Textauszug

=====

Unscheinbare Schätze

von Thomas Masuch

Auf der Suche nach den Highlights der Formnext 2018 lohnt auch ein Blick abseits der Big Player

12.10.2018 - Die Formnext ist inzwischen der wichtigste Eintrag im additiven Messekalender. Und auch im November werden die Besucher in Frankfurt wieder zahlreiche Premieren und sicherlich auch spektakuläre Neuheiten bestaunen können. Allerdings behalten gerade die Big Player der Branche ihr Messeneuheiten oft noch für sich.

Trotzdem konnten wir schon zahlreiche Innovationen ausfindig machen, die auf der Formnext 2018 ausgestellt werden. Diese haben wir in der Online-Ausgabe des formnext-magazins zum Teil schon vorgestellt. Die meisten dieser Innovationen stammen von Unternehmen, die normalerweise nicht im Fokus der Berichterstattung stehen.

Immer mehr Dienstleister aus der »traditionellen« industrie

Diese Neuheiten zeigen einen interessanten Trend: Immer mehr Unternehmen aus der »traditionellen« Industrie entdecken die Additive Fertigung für sich. Und zwar nicht mehr nur als Anwender sondern auch als Dienstleister. Mittlere und größere Traditionsunternehmen wie Gebr. Becker, Henkel, MKS Instruments, Nabertherm und viele mehr haben ihre Produktpalette mit speziellen Lösungen für den industriellen 3D-Druck erweitert. Neben der AM-Hardware und den Materialien liegt der Schwerpunkt nach meinem Empfinden im Postprocessing.

=====

Arbeitsauftrag
Gib aus dem Text über die Formnext 2018 die Stelle von „12.10.2018 - Die“ bis „noch für sich.“ wortgetreu wieder.

Vorliegendes Material
=====

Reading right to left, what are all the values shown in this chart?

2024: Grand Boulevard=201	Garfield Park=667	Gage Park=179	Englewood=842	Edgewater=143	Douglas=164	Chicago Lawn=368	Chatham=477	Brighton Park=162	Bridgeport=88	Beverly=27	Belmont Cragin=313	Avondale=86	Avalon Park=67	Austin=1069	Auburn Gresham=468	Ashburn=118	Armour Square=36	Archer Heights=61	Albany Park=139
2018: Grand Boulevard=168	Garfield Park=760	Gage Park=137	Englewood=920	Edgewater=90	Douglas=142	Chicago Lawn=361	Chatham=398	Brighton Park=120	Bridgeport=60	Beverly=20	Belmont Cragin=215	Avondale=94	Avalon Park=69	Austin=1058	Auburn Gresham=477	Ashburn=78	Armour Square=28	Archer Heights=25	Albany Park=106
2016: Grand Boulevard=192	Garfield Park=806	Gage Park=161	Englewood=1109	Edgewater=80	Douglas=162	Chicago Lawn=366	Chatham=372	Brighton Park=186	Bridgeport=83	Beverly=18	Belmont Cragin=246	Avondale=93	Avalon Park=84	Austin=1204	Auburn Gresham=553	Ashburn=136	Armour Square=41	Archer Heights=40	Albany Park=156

=====

Lösung
12.10.2018 - Die Formnext ist inzwischen der wichtigste Eintrag im additiven Messekalender. Und auch im November werden die Besucher in Frankfurt wieder zahlreiche Premieren und sicherlich auch spektakuläre Neuheiten bestaunen können. Allerdings behalten gerade die Big Player der Branche ihr Messeneuheiten oft noch für sich.